Cohabitation Rights Bill gives basic rights to cohabiting couples

The Cohabitation Rights Bill is a step closer towards becoming law, after having its second reading in the House of Lords and currently being at committee stage. If passed, it will give greater legal rights to people living together, including if one of them dies. 


The bill defines cohabitants as two people of the same or opposite gender who are in a relationship and are living together as a couple but not married or in a civil partnership. It's estimated that there are more than 2.8 million cohabiting households in the UK, according to the family law group Resolution, representing a shift away from the traditional family and prompting the need for new legislation. 

 

What does the bill mean for cohabiting couples?


The bill, if it becomes law, will not give cohabiting couples the same legal protections and rights as married couples, but it will provide some basic cover.
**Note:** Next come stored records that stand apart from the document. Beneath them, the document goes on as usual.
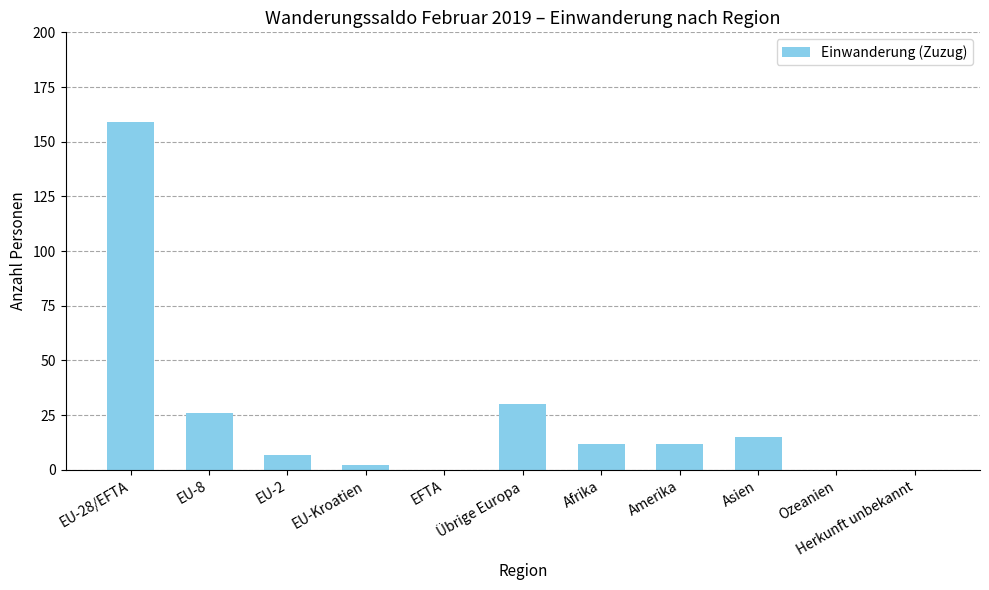

What is the greatest value displayed?

159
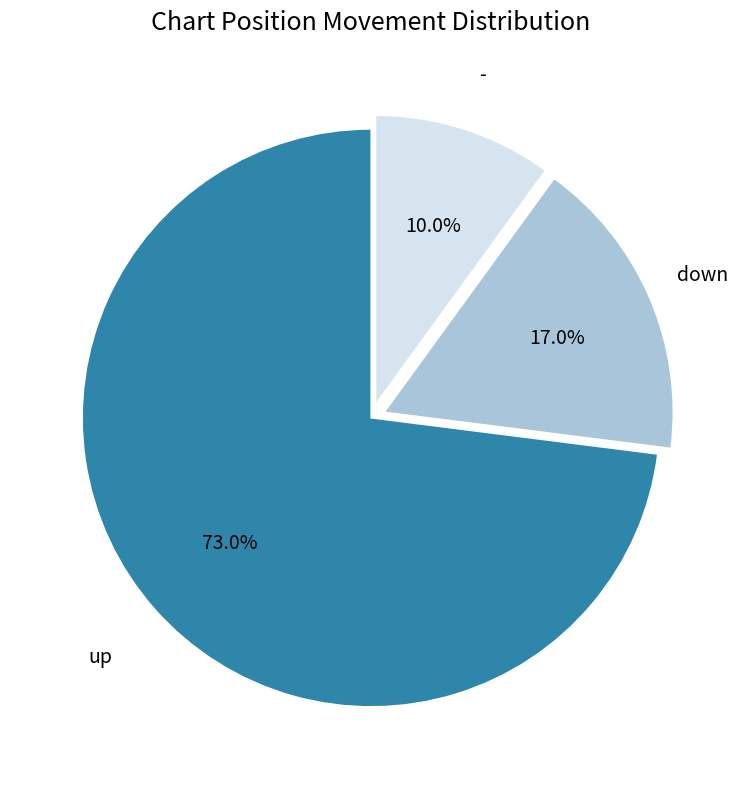

How many segments does this pie chart have?

3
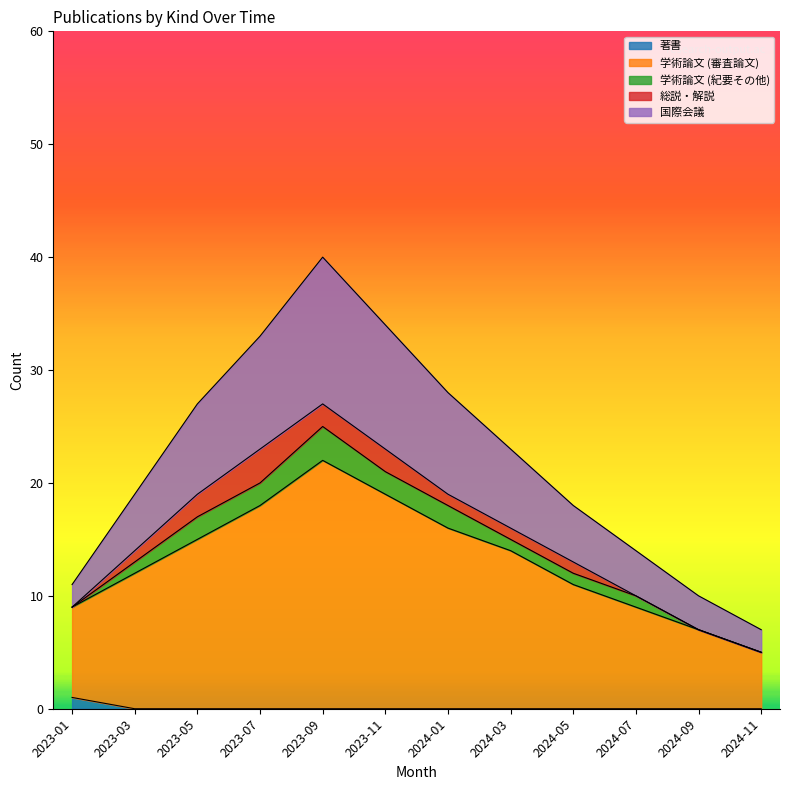

The 学術論文 (審査論文) series shows 5 at 2024-11. True or false?

True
For example, cohabiting couples that have children, as well as those who do not but have been cohabiting for at least two years, can apply for a Financial Settlement Order in the event of a split. Proof would need to be submitted to support the application, such as one party showing that they were less well off than the other.


In order to make an assessment regarding Financial Settlement Orders, the court will examine the welfare of any children involved. They will also look at the couple's income and financial assets, take into account both sides' financial needs and obligations, and see how the parties are conducting themselves. Contributions, whether financial or aiding the wellbeing of any children, to the household will also be important factors for the court in making a decision.


The bill does not provide for long-term commitments from either side  and in that respect, it brings about a final resolution in the break-up, where neither party is burdened by ongoing responsibilities. But it does allow for lump-sum payments – where there is seen to be an economic disadvantage on one side – to be paid in instalments over a period of time.


There is no provision for maintenance payments to be made, as is the case with married couples divorcing, and the bill essentially puts both parties back where they were before they began cohabiting.


The proposed legislation also contains an opt-out option for cohabiting couples who do not wish to be bound by it. This can be done in one of three ways: with an opt-out agreement, a cohabitation agreement or a deed of trust.